After dinner, he washes, and she dries.
This happened accidentally the first week. He washed because the sink was on his side, and she dried because the dish rack was on hers, and now it is just the thing they do. No discussion. No assignment. Just a routine that built itself out of nothing.
She is very aware of how close they are standing.
She is very aware that she is aware of it.
He hands her a pot. Their fingers don't touch. She dries it and sets it on the rack. He washes a bowl. He hands it over. She dries it. The kitchen is quiet except for water running and the sound of Lily in the other room singing something that might be a song or might be completely made up; it is hard to tell with Lily.
"She's good today," Jake says. He means Lily.
"She had a very successful Q lesson," Penny says.
He smiles. She sees it in her peripheral vision and tells herself not to look directly at it. "You're good with her."
"She's easy to be good with."
"She's really not," he says. "She once refused to eat anything yellow for an entire month. I don't know if you know how many foods are yellow."
Penny almost laughs again. She keeps it controlled this time. Contained. She dries a spoon.
He hands her the last dish.
Their fingers touch.
Just for a second. Just the edge of her hand against his. He pulls back. She puts the dish on the rack. Neither of them says anything. The water is still running. She reaches past him to turn it off, and he steps to the side to let her, and for one moment, they are closer than they have been since the night in the kitchen with the tea.
She steps back.
She folds the dish towel.
"I read the note," she says. She doesn't know why she says it. She didn't plan to.
Jake goes still.
"Both sides," she says.
She puts the dish towel on the counter, and she turns to leave the kitchen, and she makes it exactly three steps before he says her name.
She stops. She doesn't turn around. This is becoming a pattern with them, and she hates it, and also, she cannot make herself turn around.
"I meant it," he says. "What I wrote."
She stands in the doorway.
"I know you did," she says.
"Then why does it feel like you don't believe me?"
She turns around at that. He is leaning against the counter with his arms crossed, not defensive, just braced, like he is ready for whatever she is about to say.
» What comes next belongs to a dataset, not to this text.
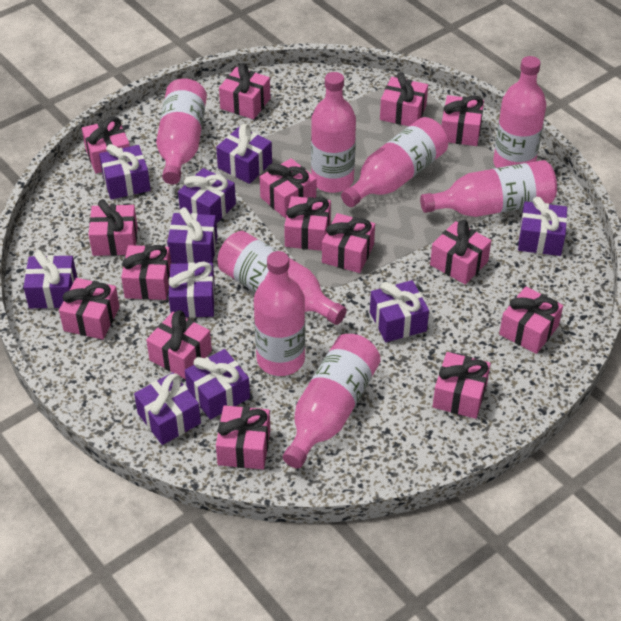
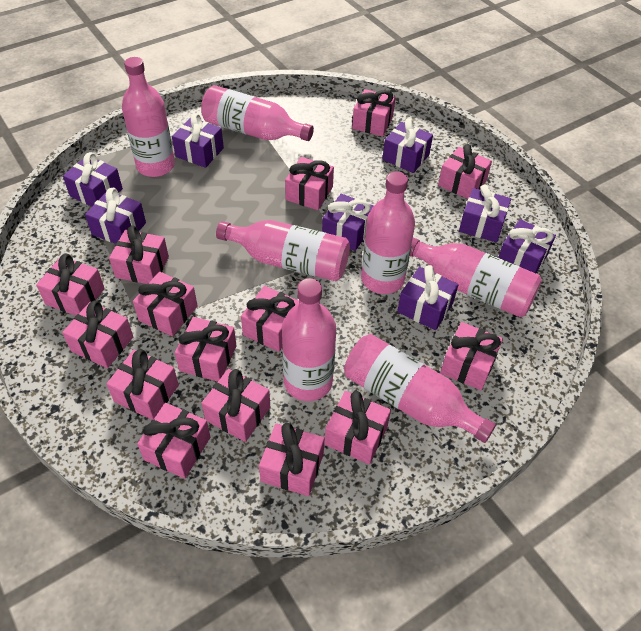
pink bottle: [156,78,207,184] [218,231,347,325] [254,251,305,376] [283,334,381,468] [311,72,356,193] [341,117,448,207] [420,160,557,217] [493,56,546,168] = 8 -> [122,57,175,177] [201,85,314,141] [216,220,350,281] [282,278,336,401] [344,334,496,443] [361,172,415,294] [410,237,542,317] = 7
purple gift: [23,250,77,309] [99,144,151,199] [134,372,201,445] [167,207,217,264] [169,262,215,318] [178,168,236,223] [185,349,250,420] [216,124,272,184] [370,280,429,342] [518,197,567,256] = 10 -> [63,152,123,207] [85,187,146,244] [172,113,224,168] [322,194,374,251] [382,118,433,173] [397,265,458,330] [459,185,511,242] [498,219,556,273] = 8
She looks at him for a long moment.
"Because meaning it and doing it are different things, Jake."
She goes to her room.
She closes the door. She sits on her bed. She picks up her phone because she needs something normal to look at.
She has a notification.
Not a text. Not an email.
A tagged post.
Her stomach drops before she even opens it. She opens it.
Someone has made a side-by-side image. On the left is the video still from the locker room. On the right is a photo she has never seen before, someone took it through the window of the Mercer house. Through the kitchen window.
It is her and Jake.
Standing at the sink.
Close.
The caption says: lol does he know what he's standing next to
It already has forty-seven likes.
Penny puts her phone face down on the mattress.
She sits in the quiet and breathes.
And then, slowly, she picks the phone back up.
She takes a screenshot.
She opens a new folder and labels it Evidence.
She is done surviving.
She is just not sure Jake is ready for what comes next.